** Information **
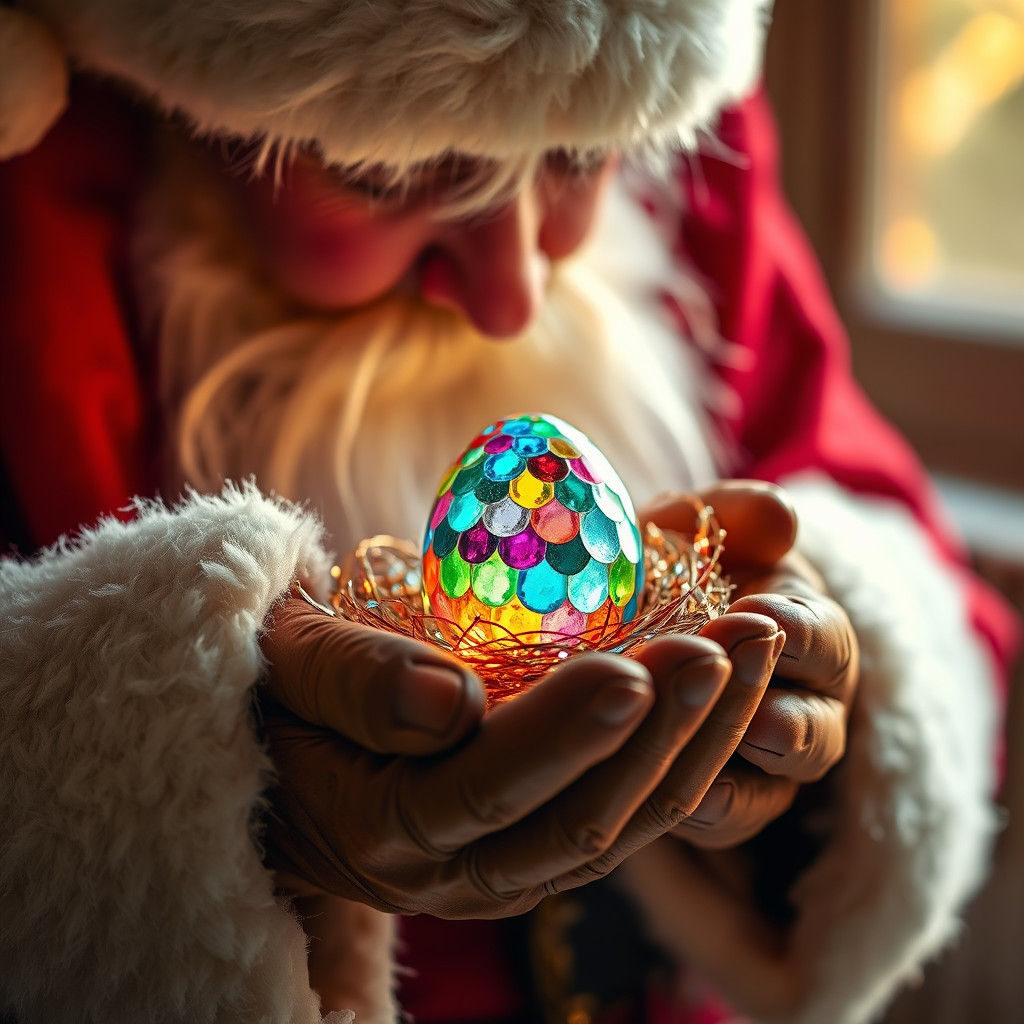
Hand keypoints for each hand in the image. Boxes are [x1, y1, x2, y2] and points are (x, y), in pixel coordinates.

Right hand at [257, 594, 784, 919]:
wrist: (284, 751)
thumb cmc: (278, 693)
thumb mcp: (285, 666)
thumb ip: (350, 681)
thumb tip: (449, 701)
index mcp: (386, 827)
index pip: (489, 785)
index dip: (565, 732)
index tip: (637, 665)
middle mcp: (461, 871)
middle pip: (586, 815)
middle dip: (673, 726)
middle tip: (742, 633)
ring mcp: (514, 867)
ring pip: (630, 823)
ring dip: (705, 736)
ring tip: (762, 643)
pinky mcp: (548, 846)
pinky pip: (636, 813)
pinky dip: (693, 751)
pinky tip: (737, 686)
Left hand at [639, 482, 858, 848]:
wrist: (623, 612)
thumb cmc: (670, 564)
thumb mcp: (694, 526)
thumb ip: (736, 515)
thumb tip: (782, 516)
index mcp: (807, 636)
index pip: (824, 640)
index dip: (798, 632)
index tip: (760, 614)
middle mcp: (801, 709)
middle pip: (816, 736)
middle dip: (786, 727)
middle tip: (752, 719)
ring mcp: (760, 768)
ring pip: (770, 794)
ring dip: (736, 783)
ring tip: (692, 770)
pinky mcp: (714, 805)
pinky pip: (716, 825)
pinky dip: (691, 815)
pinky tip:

** Work task **
Where the line holding "ring dip: (705, 736)" appears in the listing above, start reproducing exactly, and end with the line holding "index tip: (760, 614)".

** Your solution **
ring dip: (705, 736)
ring tip: (762, 643)
pinky mcp: (548, 846)
pinky pip: (636, 813)
pinky dip: (693, 751)
pinky tip: (737, 686)
Left hand at [639, 482, 858, 848]:
wrist: (623, 612)
thumb cmc: (670, 564)
thumb mcp: (694, 526)
thumb ip: (736, 515)
thumb tip: (782, 516)
index mcp: (807, 636)
index pip: (824, 640)
index dip: (798, 632)
index tip: (760, 614)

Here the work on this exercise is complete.